La chute des prix du pétrole à laquelle s’ajoute l’effondrement du système de santé devrait susciter en Iran une volonté de changement de cap, si ce n’est de régime que le pouvoir théocratique ne voudra pas lâcher à moins d’un coup d’état qui serait épouvantablement sanglant. C’est en cela que le rejet de l’accord nucléaire par le président américain est presque criminel car il n’a absolument rien apporté à la stabilité internationale, bien au contraire, d’où les efforts des Européens, sans l’appui américain, de maintenir une négociation avec l’équipe de Rouhani sans que ce dernier jouisse sur ce plan de l’appui de l’Ayatollah Khamenei. Le retour au JCPOA/accord nucléaire parait exclu. L’ironie, aujourd’hui, c’est que seule la réinsertion des Américains, en position de force, est en mesure de dénouer la crise. Toutefois, le régime iranien, trahi, et ne voulant pas perdre la face, ne voudra pas reprendre la négociation sans garantie en retour. Mais pour l’heure, Trump ne négocie pas, il n’offre rien et exige la soumission totale : sortie d’Irak, changement de régime, fin totale du programme nucléaire dans la durée, maintien permanent de l’embargo sur l’achat d’armes et élimination du programme de dotation de missiles, conformément aux résolutions des Nations Unies.

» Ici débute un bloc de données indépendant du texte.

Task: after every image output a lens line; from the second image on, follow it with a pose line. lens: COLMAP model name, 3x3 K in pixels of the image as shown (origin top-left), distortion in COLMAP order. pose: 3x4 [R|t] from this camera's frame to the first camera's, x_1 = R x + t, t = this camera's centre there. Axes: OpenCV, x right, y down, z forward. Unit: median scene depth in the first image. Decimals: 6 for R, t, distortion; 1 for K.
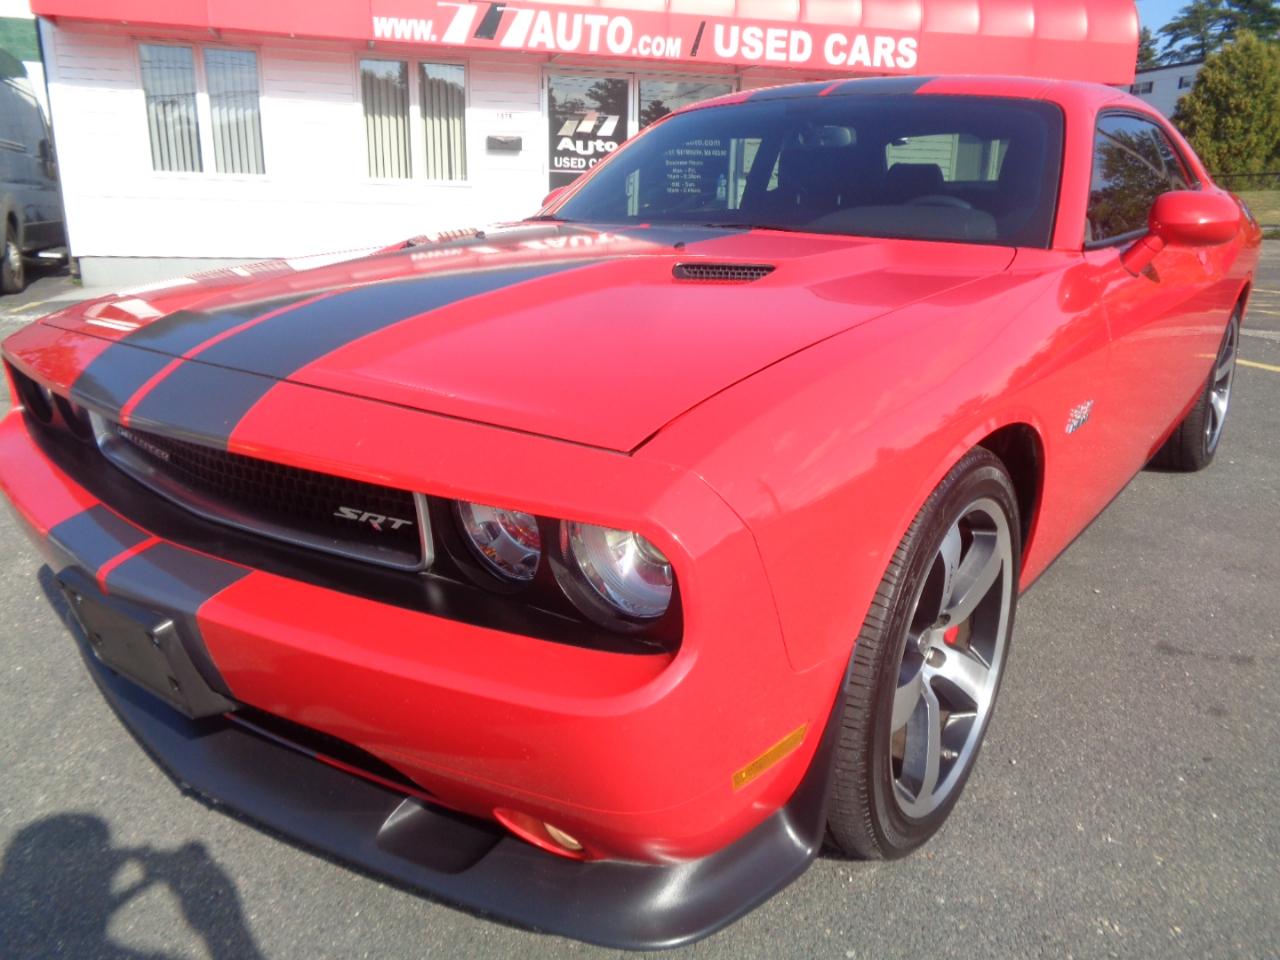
lens RADIAL K [[952.0, 0, 640.0], [0, 952.0, 480.0], [0, 0, 1]] dist [0.033400, -0.007648]
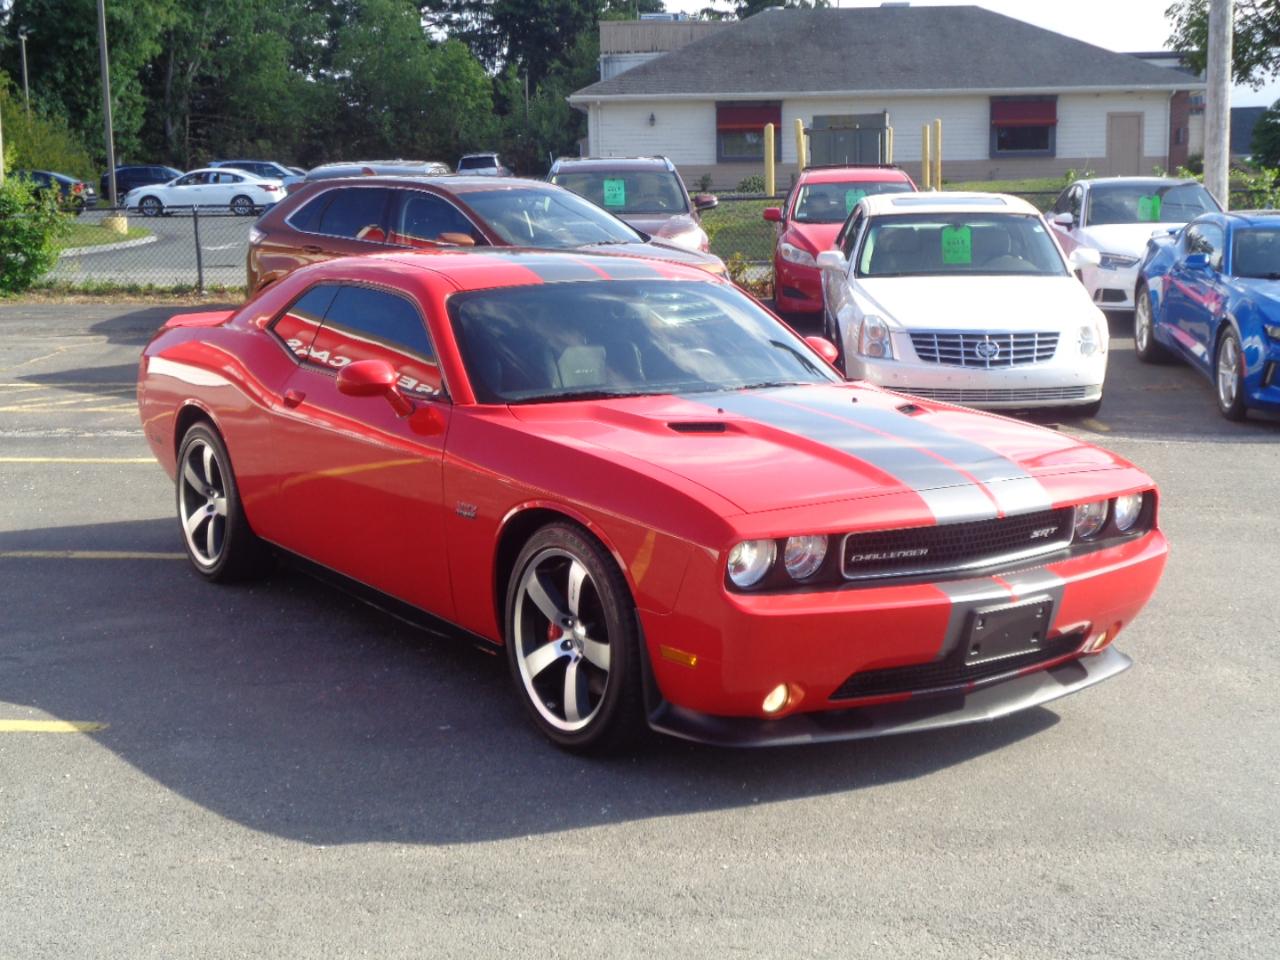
lens RADIAL K [[1834.5, 0, 640.0], [0, 1834.5, 480.0], [0, 0, 1]] dist [0.004119, 0.001799]
pose [[0.310479, -0.161699, 0.936726, -0.572776], [0.282091, 0.956709, 0.071650, -0.081328], [-0.907760, 0.241996, 0.342651, 0.046334]]
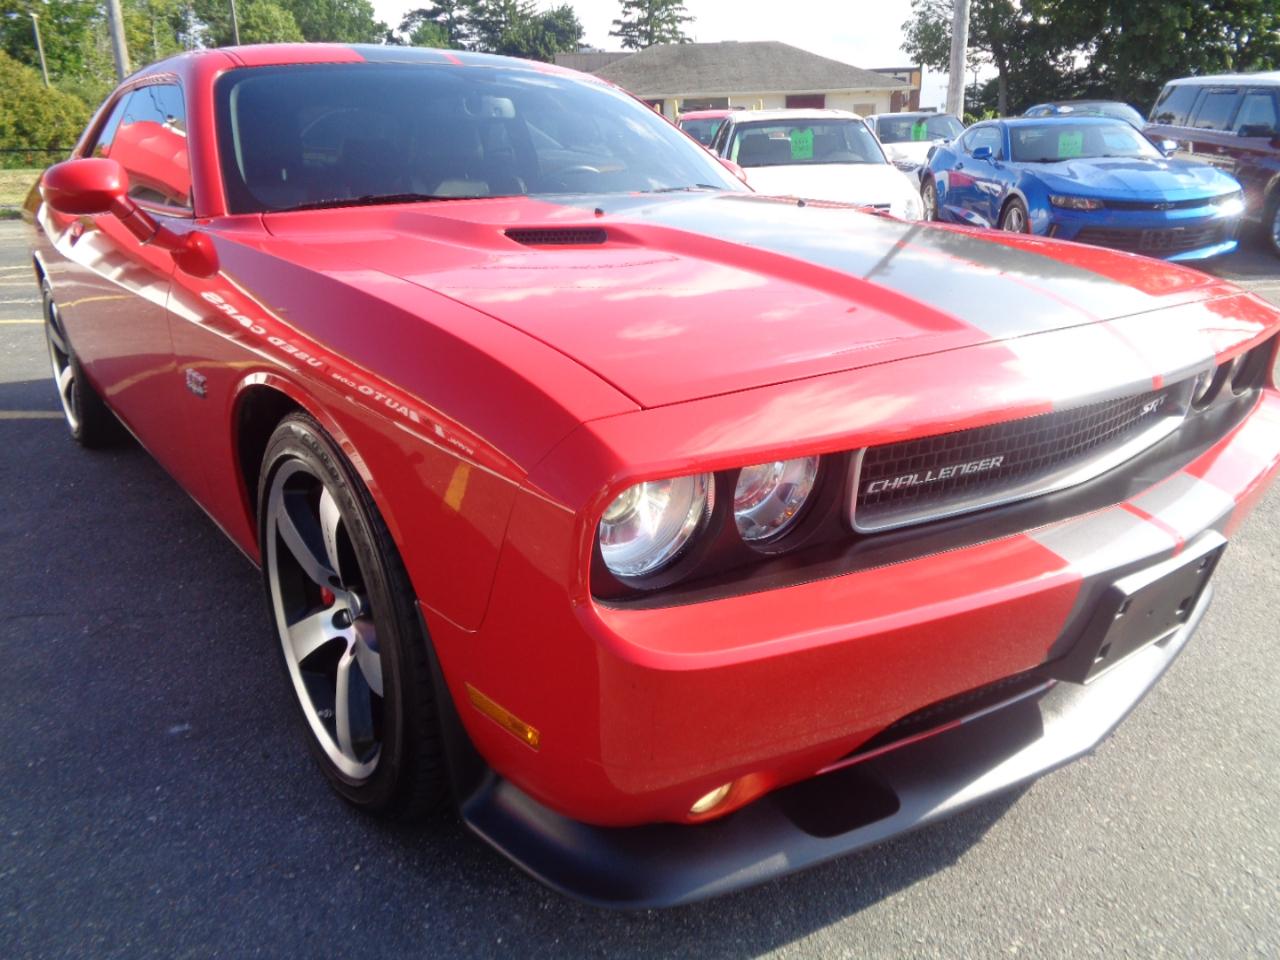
lens RADIAL K [[952.0, 0, 640.0], [0, 952.0, 480.0], [0, 0, 1]] dist [0.033400, -0.007648]
pose [[0.259587, -0.314533, 0.913063, -0.212422], [0.297804, 0.925468, 0.234139, -0.047632], [-0.918655, 0.211135, 0.333909, 0.155261]]
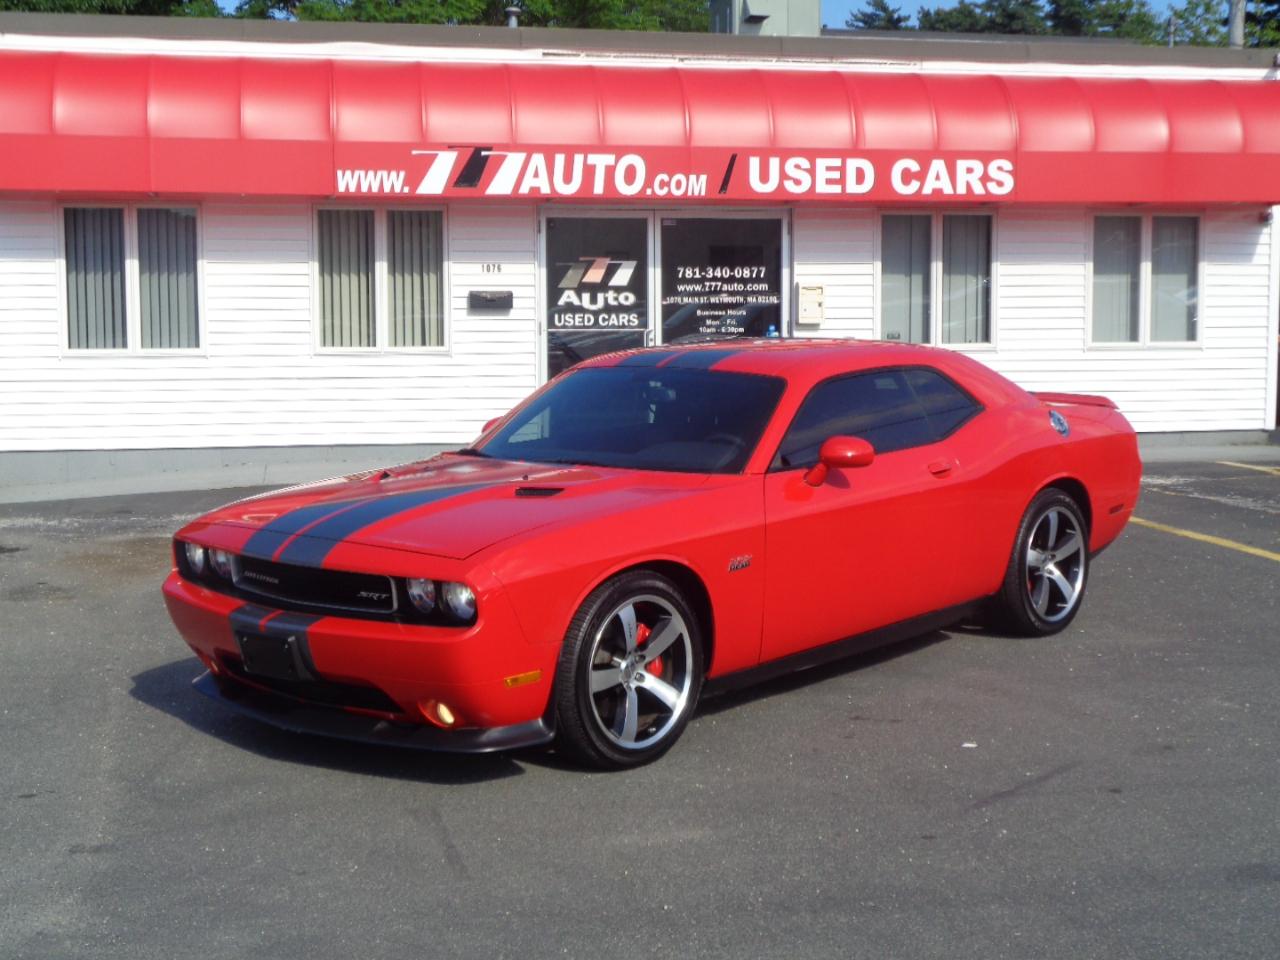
lens RADIAL K [[1834.5, 0, 640.0], [0, 1834.5, 480.0], [0, 0, 1]] dist [0.004119, 0.001799]
pose [[0.996725, -0.018100, -0.078812, 0.102698], [0.003120, 0.982509, -0.186189, 0.081610], [0.080804, 0.185334, 0.979348, -0.470999]]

On est loin de l’atmosphère de la négociation du JCPOA. Le danger dans cette situation, c’est que l’Iran, dans un mouvement désespéré, décide de reprendre à fond son programme nucléaire au mépris des réactions américano-israéliennes. La Russie s’efforcerait de ménager l’Iran maintenant qu’elle a pris une position dominante dans la région, au détriment des États-Unis. Ceux-ci, encouragés par Israël, surtout si Trump est réélu, pourraient avoir recours à une frappe dévastatrice. Seule une boule de cristal pur permettrait de déterminer l’issue d’un conflit éventuel, même local. Une boule moins précise dirait que l’élection américaine de 2020 pourrait être déterminante. Rien de tout cela est rassurant. De fait, seul un changement de régime pourrait sauver l’Iran…mais au prix de combien de victimes!